00:08Vous-même, vous parlez de Falaise ou d'Himalalia depuis des mois maintenant.
00:13En convoquant cette session extraordinaire et en l'invention au 8 septembre, est-ce que vous ne prenez pas le risque d'avancer ce chaos,
00:20de déstabiliser les marchés financiers, de déstabiliser le monde politique et finalement d'avoir, plutôt que prévu, les effets néfastes d'une censure du gouvernement ? Merci.
00:32Monsieur, c'est simple. Le risque, c'est la seule condition pour que les Français prennent conscience.
00:42On a réfléchi beaucoup pendant le courant de l'été. J'ai réfléchi beaucoup. Président de la République, on a réfléchi beaucoup.
00:53Et vous avez vu pendant tout le courant de l'été s'effacer la question de la gravité de la situation pour n'avoir plus que des discussions sur les mesures.
01:06Est-ce que c'est un risque ? Oui, c'est un risque. Mais le risque supérieur, le risque suprême, c'est de ne rien faire.
01:13Le risque suprême, c'est de laisser se décomposer le débat public, la situation, de voir des affrontements, des gens qui disent on va tout bloquer
01:24et au fond des gens qui pensent que c'est pas si grave que ça. Monsieur, c'est grave. Je peux pas le dire mieux.
01:34Et je vous signale que j'ai, depuis des mois, dit publiquement, si quelqu'un pense que c'est pas grave, qu'il vienne défendre cette position.
01:44Je n'ai vu personne défendre cette position. Personne. Aucun expert, aucun. Il y a des gens qui ont dit on va pas assez loin.
01:57On voit la difficulté. Il y a des gens qui ont dit peut-être on va trop loin. Mais personne n'a dit la situation n'est pas grave.
02:08Est-ce que les Français en ont pris conscience ? Jusqu'à maintenant, à mon avis, pas tout à fait encore. Plus exactement, ils considèrent que peut-être c'est grave,
02:21mais c'est pour les autres. Pour les étrangers, dit un courant d'opinion. Pour les riches, dit un autre courant d'opinion. Or, je ne crois à aucune de ces solutions simplistes.

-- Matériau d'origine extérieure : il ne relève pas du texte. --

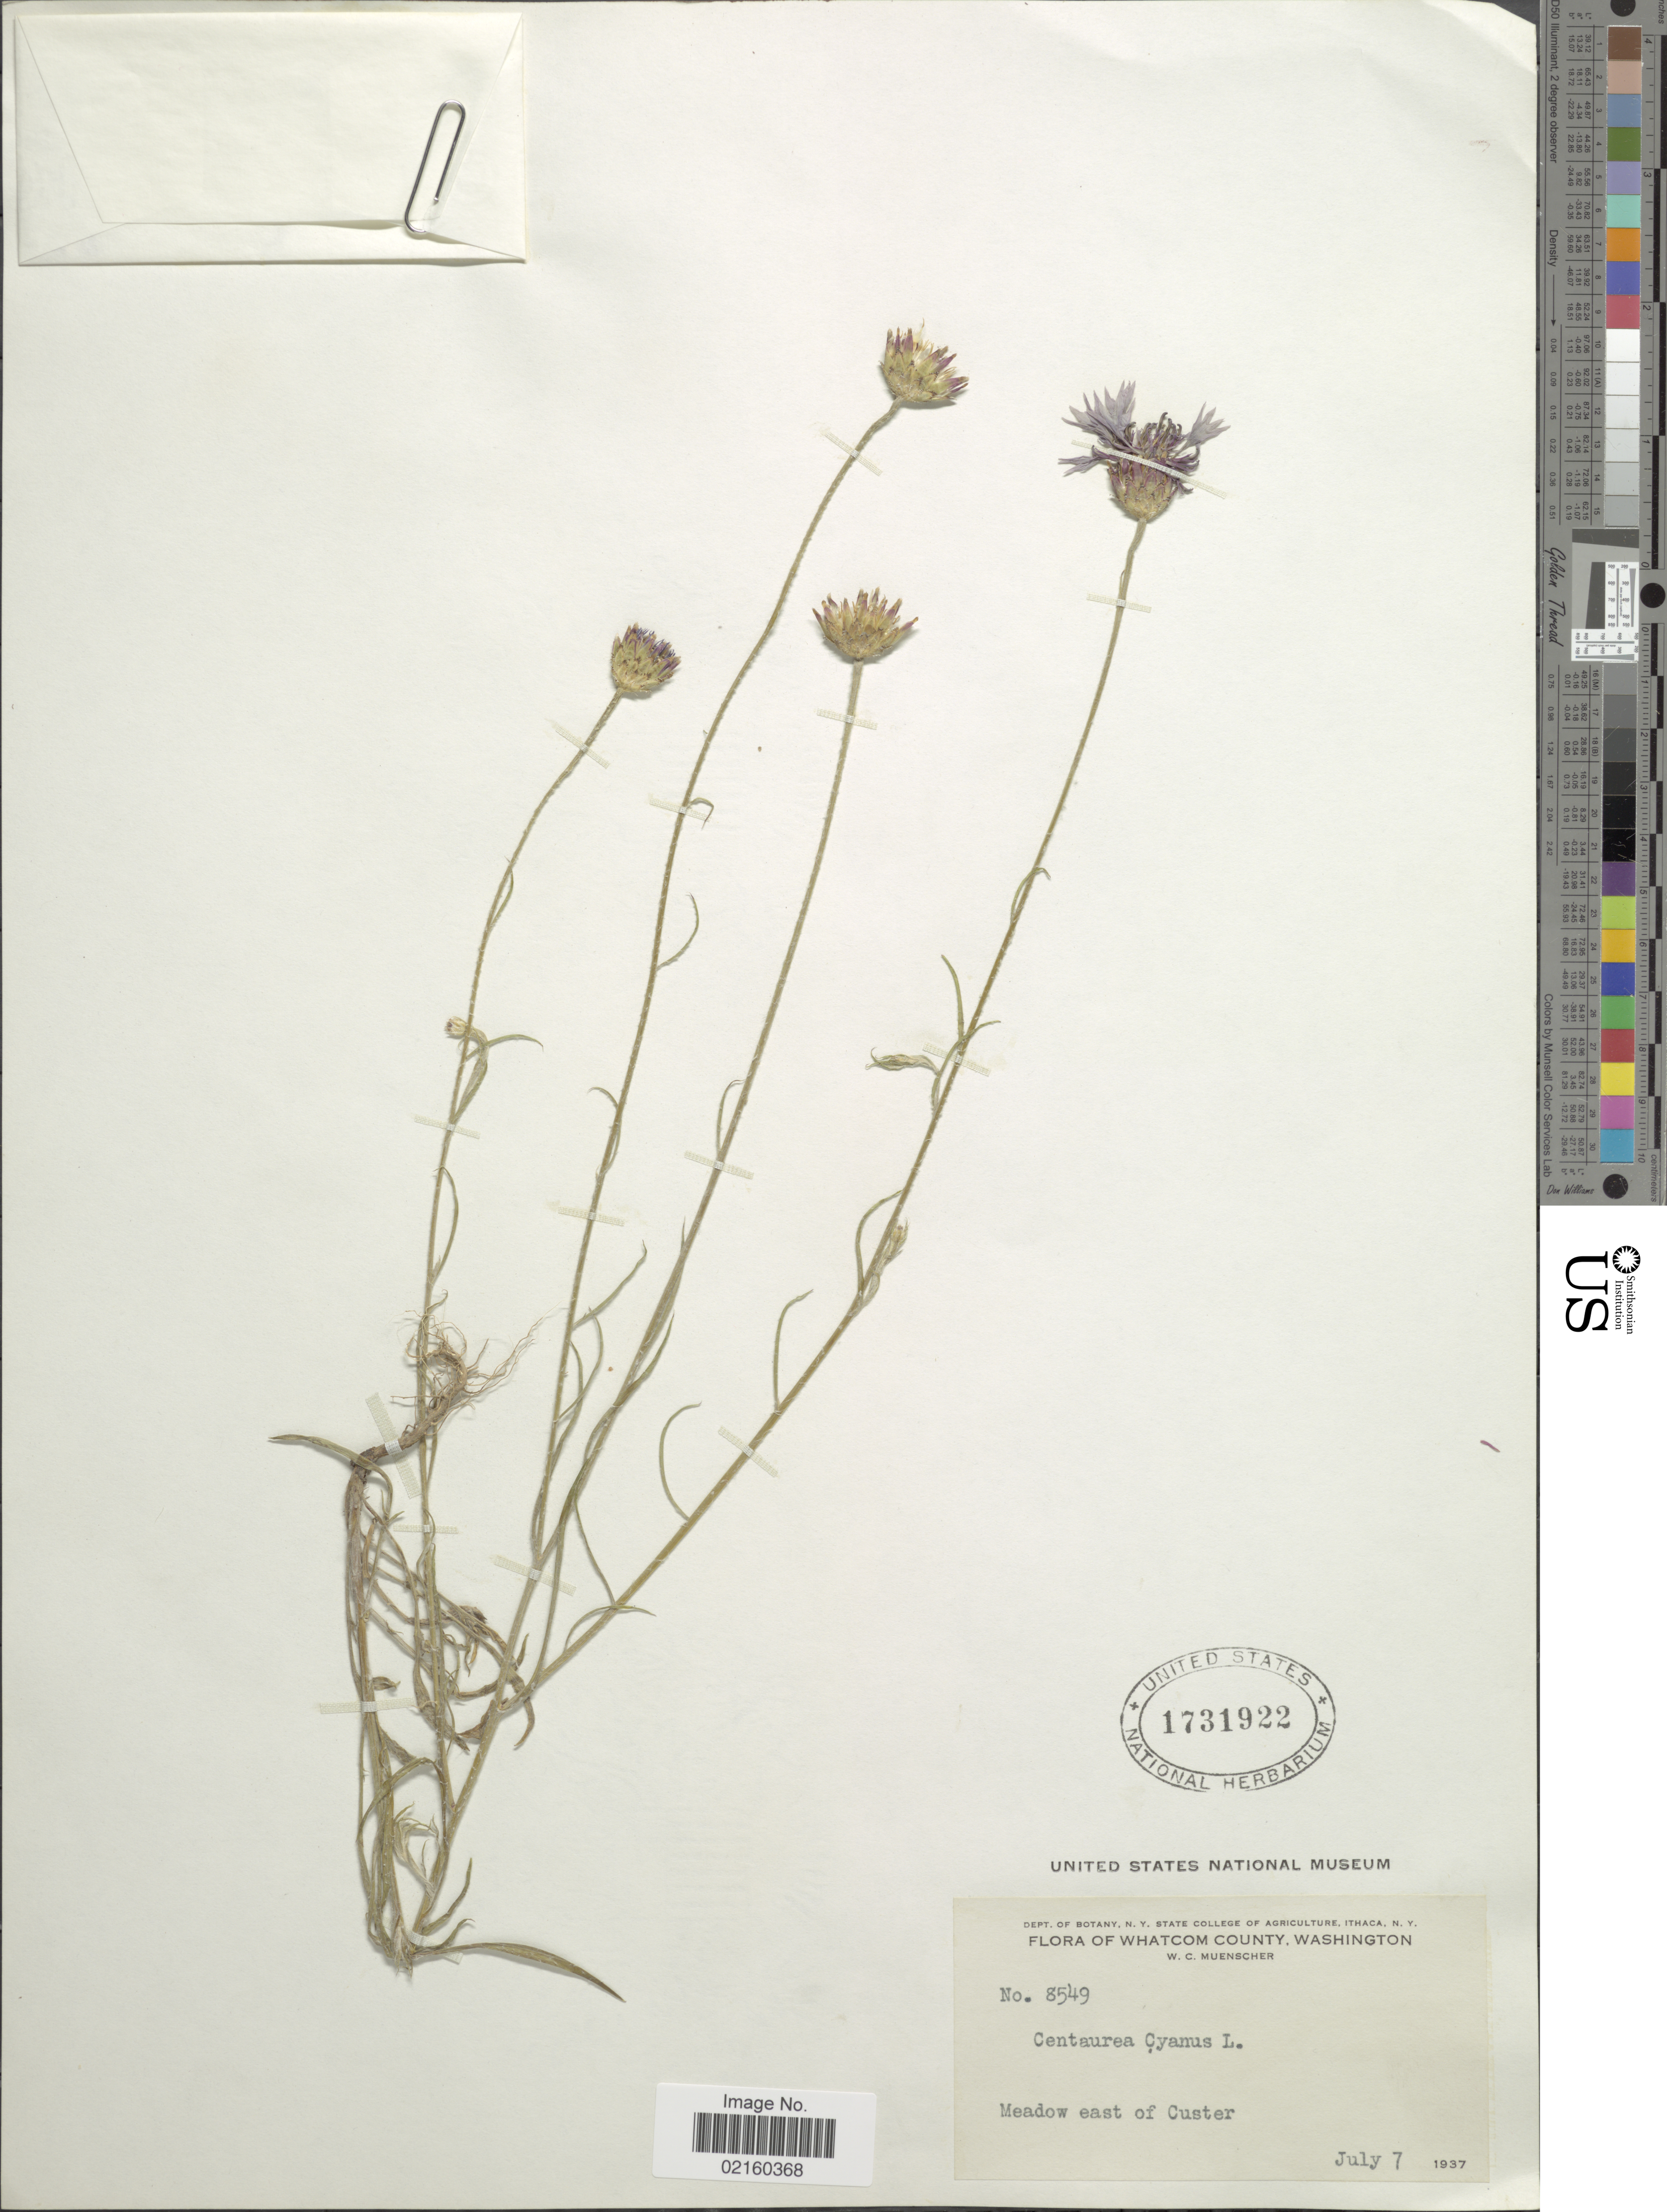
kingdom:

02:39Je pense qu'il faut la justice. Il faut travailler cet équilibre de justice. Je pense qu'il faut que tout le monde sache que tout le monde va participer.
02:51Et c'est mon engagement. Mais rien faire, choisir de ne rien faire, c'est une condamnation. Et c'est cela que je ne laisse pas faire.
03:06En prenant des risques, parce que c'est le moyen que les Français comprennent que c'est grave.